The precise holding in this case needs to be emphasized. We do not hold that payment under a letter of credit, or even a letter of credit itself, constitute preferential transfers under 11 U.S.C. § 547(b) or property of a debtor under 11 U.S.C. § 541. The holding of this case fully allows the letter of credit to function. We preserve its sanctity and the underlying independence doctrine. We do not, however, allow an unsecured creditor to avoid a preference attack by utilizing a letter of credit to secure payment of an antecedent debt. Otherwise the unsecured creditor would receive an indirect preferential transfer from the granting of the security for the letter of credit to the extent of the value of that security. Our holding does not affect the strength of or the proper use of letters of credit. When a letter of credit is issued contemporaneously with a new extension of credit, the creditor beneficiary will not be subject to a preferential attack under the direct/indirect doctrine elaborated in this case because the creditor will have given new value in exchange for the indirect benefit of the secured letter of credit. Only when a creditor receives a secured letter of credit to cover an unsecured antecedent debt will it be subject to a preferential attack under 11 U.S.C. § 547(b).

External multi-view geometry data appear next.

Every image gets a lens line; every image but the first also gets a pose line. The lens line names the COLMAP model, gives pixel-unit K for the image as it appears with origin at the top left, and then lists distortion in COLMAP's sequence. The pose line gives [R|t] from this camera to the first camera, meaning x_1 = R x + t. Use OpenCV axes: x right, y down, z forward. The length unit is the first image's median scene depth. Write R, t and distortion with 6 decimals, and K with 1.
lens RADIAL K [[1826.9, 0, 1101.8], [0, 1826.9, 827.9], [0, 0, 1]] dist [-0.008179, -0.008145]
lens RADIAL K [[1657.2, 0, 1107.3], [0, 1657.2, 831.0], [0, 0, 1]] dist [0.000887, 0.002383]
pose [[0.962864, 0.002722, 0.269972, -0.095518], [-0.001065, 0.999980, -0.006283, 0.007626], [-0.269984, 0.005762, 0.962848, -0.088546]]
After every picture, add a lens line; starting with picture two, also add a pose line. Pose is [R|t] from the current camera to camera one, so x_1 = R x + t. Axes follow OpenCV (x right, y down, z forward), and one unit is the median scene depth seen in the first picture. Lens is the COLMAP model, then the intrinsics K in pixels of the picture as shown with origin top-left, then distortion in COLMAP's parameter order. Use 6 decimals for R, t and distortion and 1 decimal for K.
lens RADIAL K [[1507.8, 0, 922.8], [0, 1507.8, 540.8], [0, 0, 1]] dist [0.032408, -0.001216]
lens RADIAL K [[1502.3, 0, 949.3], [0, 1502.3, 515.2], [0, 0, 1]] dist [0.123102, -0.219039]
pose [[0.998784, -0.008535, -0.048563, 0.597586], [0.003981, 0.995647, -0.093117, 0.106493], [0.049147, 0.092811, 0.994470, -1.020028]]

V. Liability of MBank for the Preferential Transfer
Blue Quail has no valid claim against MBank for reimbursement for any amounts Blue Quail has to pay the trustee under the trustee's preference claim, just as the trustee has no preference challenge against MBank. Blue Quail received the preferential transfer, not MBank. MBank gave new value in exchange for the increased security interest in its favor. Thus, it is insulated from any assertion of a voidable preference. The bank in no way assumed the risk of a preference attack by issuing the letter of credit. For these reasons, we affirm the district court's dismissal of Blue Quail's request to proceed against MBank for reimbursement.
The liability of MBank to Blue Quail in the event of this Court's finding a preferential transfer to Blue Quail is interrelated with the Trustee's preference challenge against Blue Quail. The briefs of Blue Quail and Trustee Kellogg both addressed this issue.
In addition, the trustee may not set aside the $1,463.61 fee Compton paid MBank to issue the letter of credit. This payment is not a preferential transfer. MBank has fully performed its duties under the terms of the letter of credit and has earned this fee. The services MBank rendered in issuing and executing the letter of credit constitute new value under the 11 U.S.C. § 547(c)(1) preference exception.
Blue Quail Energy received an indirect preferential transfer from Compton Corporation on May 6, 1982, one day prior to the filing of Compton's bankruptcy petition. We reverse the district court and render judgment in favor of Trustee Kellogg against Blue Quail Energy, Inc. in the amount of $585,443.85 plus interest to be fixed by the district court pursuant to 11 U.S.C. §§ 547, 550. The district court's dismissal of Blue Quail's claim against MBank for reimbursement is affirmed.
REVERSED IN PART, AFFIRMED IN PART, AND REMANDED.